### Passage to read
1992
The clinical and neuroradiological features of focal midbrain tumors in 12 children are described, and the results of their surgical management are presented. Patients with a focal midbrain tumor usually exhibit either symptoms and signs of raised intracranial pressure caused by an obstructive hydrocephalus (50%) or symptoms and signs caused by pressure on the tegmentum and cerebral peduncles. The lesions are confined to the tectal plate or tegmentum with possible extension upward to the thalamus and downward to the pons, displacing but not invading these structures. The edges of the tumor are well defined, and the large majority have a solid consistency with intense regular enhancement after intravenous contrast. Radical resection is hardly ever feasible in brain stem tumors, but in this series, significant reduction of the tumor mass was obtained in 75% of the patients, with no surgical mortality and minimal surgical morbidity and with the majority of patients showing clinical improvement postoperatively. All tumors were nonpilocytic, low-grade astrocytomas. Six patients received adjunctive radiotherapy. The mean follow-up period is 2.5 years, and all patients are alive and doing well. We conclude that focal midbrain tumors in children appear to be a distinct subgroup of brain stem tumors and are very amenable to surgical resection with an excellent long-term prognosis 6).
1990
Of 41 patients with midbrain lesions, 25 underwent definitive surgical exploration. In 16 patients surgical exploration was not warranted, since the patients had only slight neurological deficits and longstanding histories or consent was not given. The infratentorial supracerebellar approach proved to be the ideal method of exposure in 20 patients, in whom the lesion was located in the more dorsal aspect of the midbrain. In 6 of these patients the mass lesion extended from the cerebellum into the midbrain and, therefore, a transcerebellar route was also needed for exposure. In 5 patients the subtemporal approach was chosen. Three patients died as a result of the operation, but in the other 22 patients no increase in morbidity after surgery was apparent and the immediate postoperative course was normal. Five patients with malignant tumors died from recurrence despite radiotherapy. The remaining 17 patients have been doing well up to 14 years after surgery, but 3 had only limited follow-up. This experience with surgical exploration and total resection or evacuation of midbrain lesions in 25 patients should prove the safety of modern microsurgical techniques. Emphasis is placed on the benefit of microtopographic considerations in the choice of the most suitable approach to these deep-seated lesions 7).

### Data under study
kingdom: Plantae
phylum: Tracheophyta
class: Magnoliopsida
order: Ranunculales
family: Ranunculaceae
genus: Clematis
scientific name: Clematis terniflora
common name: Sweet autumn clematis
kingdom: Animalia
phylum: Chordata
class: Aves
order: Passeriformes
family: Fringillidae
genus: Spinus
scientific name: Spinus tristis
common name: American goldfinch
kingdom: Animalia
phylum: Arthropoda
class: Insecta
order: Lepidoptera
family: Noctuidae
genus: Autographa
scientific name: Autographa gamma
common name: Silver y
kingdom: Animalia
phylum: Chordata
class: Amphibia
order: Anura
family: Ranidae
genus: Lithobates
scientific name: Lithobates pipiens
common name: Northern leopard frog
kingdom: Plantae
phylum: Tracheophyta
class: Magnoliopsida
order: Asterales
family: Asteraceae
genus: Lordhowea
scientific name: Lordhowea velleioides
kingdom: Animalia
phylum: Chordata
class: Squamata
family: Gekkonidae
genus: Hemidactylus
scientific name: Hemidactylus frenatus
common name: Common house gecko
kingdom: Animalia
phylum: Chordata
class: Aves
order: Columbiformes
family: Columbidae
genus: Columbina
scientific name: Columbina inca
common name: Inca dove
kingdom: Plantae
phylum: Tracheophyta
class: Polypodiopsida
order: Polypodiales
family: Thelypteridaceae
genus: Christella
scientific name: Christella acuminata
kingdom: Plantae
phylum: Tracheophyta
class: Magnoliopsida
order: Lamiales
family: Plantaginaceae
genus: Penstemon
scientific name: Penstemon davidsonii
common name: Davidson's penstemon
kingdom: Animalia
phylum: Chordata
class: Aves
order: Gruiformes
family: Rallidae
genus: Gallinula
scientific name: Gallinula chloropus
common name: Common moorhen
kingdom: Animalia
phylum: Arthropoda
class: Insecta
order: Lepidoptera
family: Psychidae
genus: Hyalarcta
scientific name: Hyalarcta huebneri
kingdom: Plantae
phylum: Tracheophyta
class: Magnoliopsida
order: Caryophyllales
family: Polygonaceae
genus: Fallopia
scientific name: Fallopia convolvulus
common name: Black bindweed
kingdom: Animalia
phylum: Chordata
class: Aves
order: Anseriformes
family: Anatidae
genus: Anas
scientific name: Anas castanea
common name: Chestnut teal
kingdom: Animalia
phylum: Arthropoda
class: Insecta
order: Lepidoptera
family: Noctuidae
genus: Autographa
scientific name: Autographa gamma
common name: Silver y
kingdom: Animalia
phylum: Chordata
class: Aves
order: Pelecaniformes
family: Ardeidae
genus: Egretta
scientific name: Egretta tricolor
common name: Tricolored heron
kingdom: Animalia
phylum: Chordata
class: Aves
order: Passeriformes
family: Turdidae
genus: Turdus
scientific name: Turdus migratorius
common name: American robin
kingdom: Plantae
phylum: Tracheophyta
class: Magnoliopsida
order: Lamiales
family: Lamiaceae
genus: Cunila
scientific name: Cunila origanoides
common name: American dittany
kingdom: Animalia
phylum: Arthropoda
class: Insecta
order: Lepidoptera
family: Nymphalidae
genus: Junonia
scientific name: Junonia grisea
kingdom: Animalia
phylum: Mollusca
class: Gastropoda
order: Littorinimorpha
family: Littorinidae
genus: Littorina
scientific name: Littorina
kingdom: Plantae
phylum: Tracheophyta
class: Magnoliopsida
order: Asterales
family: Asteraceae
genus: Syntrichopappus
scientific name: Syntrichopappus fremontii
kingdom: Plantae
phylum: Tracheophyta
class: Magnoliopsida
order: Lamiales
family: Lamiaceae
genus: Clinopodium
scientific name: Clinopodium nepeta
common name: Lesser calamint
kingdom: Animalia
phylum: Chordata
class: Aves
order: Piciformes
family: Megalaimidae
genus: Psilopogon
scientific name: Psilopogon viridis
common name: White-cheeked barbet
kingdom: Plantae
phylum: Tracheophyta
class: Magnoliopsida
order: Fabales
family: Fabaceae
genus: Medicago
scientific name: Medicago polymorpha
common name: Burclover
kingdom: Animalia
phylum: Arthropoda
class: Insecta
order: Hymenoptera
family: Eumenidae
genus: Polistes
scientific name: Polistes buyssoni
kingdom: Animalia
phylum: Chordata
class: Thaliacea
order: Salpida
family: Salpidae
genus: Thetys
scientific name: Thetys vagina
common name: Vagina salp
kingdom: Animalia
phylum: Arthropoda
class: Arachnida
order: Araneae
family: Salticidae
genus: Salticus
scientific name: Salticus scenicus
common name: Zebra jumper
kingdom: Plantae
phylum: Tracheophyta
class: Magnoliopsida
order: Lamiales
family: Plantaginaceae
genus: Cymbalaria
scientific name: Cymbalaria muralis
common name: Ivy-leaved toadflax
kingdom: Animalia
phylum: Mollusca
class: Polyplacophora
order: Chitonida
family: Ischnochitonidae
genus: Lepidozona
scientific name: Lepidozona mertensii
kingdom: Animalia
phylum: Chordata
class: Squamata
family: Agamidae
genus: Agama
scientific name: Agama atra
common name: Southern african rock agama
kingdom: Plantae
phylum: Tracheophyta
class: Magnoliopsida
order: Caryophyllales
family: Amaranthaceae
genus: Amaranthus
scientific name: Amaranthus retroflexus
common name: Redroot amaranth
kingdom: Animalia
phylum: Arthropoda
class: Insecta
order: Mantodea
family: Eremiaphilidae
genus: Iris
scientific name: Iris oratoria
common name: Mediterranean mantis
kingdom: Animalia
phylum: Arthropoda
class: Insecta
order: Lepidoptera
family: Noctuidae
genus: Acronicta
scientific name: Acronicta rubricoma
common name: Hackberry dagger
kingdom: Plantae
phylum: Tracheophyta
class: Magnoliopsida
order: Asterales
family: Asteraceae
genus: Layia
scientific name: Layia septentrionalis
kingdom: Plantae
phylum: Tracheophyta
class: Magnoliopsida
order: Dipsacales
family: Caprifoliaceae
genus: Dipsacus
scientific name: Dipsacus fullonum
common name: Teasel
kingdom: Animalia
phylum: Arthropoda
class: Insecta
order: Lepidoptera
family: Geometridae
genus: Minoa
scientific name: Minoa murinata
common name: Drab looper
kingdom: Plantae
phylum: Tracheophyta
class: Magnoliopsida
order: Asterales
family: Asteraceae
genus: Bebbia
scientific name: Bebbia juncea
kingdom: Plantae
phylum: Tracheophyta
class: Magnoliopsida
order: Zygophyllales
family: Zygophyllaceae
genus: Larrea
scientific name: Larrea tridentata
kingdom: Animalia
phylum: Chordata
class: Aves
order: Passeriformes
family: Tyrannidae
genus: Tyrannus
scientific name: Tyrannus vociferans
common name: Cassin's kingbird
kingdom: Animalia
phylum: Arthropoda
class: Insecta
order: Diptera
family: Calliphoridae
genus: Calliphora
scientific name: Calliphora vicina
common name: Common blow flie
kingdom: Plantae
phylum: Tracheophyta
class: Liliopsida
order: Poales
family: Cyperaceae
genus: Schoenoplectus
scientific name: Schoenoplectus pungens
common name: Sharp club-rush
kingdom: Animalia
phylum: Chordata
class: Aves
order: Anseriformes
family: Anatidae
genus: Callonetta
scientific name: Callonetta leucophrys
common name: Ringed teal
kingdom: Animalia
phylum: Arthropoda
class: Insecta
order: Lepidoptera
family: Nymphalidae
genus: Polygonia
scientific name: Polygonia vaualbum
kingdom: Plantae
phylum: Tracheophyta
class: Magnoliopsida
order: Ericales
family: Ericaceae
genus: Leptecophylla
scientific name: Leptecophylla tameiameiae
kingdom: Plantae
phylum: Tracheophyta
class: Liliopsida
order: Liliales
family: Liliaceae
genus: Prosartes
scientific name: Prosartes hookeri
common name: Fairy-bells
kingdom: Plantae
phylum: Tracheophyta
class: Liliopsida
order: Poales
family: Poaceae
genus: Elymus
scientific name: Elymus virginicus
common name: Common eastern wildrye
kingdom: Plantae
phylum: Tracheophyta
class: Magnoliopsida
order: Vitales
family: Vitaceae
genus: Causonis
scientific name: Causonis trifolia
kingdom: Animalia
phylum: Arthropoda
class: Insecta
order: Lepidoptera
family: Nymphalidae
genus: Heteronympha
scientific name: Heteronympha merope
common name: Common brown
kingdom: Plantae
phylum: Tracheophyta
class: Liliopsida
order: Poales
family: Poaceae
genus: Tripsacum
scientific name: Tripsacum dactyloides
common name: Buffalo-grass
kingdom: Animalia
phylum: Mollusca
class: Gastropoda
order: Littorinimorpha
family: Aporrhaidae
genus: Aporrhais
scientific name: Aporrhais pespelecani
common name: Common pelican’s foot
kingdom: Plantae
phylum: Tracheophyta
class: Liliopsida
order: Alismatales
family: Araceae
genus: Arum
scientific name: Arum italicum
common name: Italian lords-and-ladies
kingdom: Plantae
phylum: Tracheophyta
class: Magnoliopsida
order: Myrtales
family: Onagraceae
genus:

### Work order
Answer these questions from the midbrain tumor text.
1. What kind of tumors did all 12 children in the 1992 series have?
2. How many patients in the 1992 series received adjunctive radiotherapy?
3. Which approach was chosen for 5 patients in the 1990 report?
The items are separate material and have no connection to the text.

### Solved exercise
1. Nonpilocytic, low-grade astrocytomas.
2. Six.
3. The subtemporal approach.